California has specific laws that criminalize stalking or harassment of another person or their family. However, with the growing pervasiveness of the digital world, much of that stalking has moved online, which has presented new challenges for law enforcement worldwide. Online stalking, or cyberstalking, is illegal in California under Penal Code 646.9. It is one of the ways a stalking or harassment charge can be applied to an accused individual.
Celebrities often speak of the hateful messages they receive online, and many argue that messages can be much more negative on social media platforms due to a perceived sense of anonymity. This perception, unfortunately, can be taken too far and turned into stalking or harassment. The willful harassment of an individual or their family through some form of electronic means includes online platforms (a very wide-open net), videos, phones, texts, emails, and other electronic communication means. The prosecution must prove that the accused willfully harassed the victim, that the harassment posed a credible threat to either the victim or the victim’s family, the victim and/or family felt in fear of their safety, and the harassment occurred through the aforementioned communication means.

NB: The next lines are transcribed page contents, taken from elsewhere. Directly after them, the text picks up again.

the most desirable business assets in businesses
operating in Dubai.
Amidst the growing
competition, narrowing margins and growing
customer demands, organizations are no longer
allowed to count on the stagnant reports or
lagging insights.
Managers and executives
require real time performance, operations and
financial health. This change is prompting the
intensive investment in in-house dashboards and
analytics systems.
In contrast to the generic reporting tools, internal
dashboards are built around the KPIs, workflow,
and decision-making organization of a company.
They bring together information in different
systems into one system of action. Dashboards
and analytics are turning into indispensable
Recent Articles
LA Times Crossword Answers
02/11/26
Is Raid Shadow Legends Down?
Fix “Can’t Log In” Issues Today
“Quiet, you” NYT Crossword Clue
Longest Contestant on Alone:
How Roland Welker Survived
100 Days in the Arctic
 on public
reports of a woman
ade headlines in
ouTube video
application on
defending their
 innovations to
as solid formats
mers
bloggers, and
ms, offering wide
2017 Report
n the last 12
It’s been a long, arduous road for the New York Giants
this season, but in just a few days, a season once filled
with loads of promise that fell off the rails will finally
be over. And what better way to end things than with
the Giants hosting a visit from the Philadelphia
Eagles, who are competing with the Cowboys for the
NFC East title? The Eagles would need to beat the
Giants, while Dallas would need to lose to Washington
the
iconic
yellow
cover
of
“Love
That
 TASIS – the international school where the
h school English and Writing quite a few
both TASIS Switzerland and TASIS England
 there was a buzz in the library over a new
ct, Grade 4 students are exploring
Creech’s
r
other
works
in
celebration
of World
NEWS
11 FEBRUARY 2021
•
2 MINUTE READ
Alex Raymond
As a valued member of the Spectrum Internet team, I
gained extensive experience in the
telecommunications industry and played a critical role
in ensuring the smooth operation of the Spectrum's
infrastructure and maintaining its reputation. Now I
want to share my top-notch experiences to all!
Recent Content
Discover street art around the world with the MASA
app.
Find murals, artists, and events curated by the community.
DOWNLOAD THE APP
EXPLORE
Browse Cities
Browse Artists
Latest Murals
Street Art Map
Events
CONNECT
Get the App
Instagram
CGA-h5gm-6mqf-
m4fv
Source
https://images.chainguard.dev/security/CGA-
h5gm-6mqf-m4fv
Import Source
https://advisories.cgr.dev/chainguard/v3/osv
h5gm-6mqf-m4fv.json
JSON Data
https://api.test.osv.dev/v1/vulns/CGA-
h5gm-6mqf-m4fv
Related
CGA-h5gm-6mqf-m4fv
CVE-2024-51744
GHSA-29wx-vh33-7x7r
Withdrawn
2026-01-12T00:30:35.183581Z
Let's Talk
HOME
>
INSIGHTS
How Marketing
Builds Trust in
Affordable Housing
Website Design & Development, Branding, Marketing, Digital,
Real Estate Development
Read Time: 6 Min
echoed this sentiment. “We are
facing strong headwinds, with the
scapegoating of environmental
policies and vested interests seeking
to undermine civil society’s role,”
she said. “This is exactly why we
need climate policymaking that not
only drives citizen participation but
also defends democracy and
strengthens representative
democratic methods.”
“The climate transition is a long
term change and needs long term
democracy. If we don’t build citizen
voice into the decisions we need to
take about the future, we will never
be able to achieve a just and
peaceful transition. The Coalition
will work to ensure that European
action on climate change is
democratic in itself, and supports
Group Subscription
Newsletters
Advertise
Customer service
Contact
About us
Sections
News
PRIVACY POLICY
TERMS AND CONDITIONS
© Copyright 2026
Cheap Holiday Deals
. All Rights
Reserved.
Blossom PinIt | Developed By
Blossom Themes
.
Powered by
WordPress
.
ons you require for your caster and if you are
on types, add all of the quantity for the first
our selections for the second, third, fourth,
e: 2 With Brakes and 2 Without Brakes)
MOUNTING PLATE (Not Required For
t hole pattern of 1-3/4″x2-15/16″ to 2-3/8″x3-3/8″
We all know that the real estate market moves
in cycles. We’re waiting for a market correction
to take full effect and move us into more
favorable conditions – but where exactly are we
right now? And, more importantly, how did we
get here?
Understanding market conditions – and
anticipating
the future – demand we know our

If someone is found guilty of cyberstalking, they face a wobbler offense. Some online harassment cases may end up with a felony or misdemeanor conviction. In the case of a misdemeanor, the convicted individual faces up to a year in county jail and may have to pay certain fines. However, a felony conviction has even steeper penalties. Based on the case and the individual’s criminal history, a felony can require up to five years in state prison and paying a fine. With cyberstalking, based on the nature of the harassment, other charges could also be applied by the prosecution.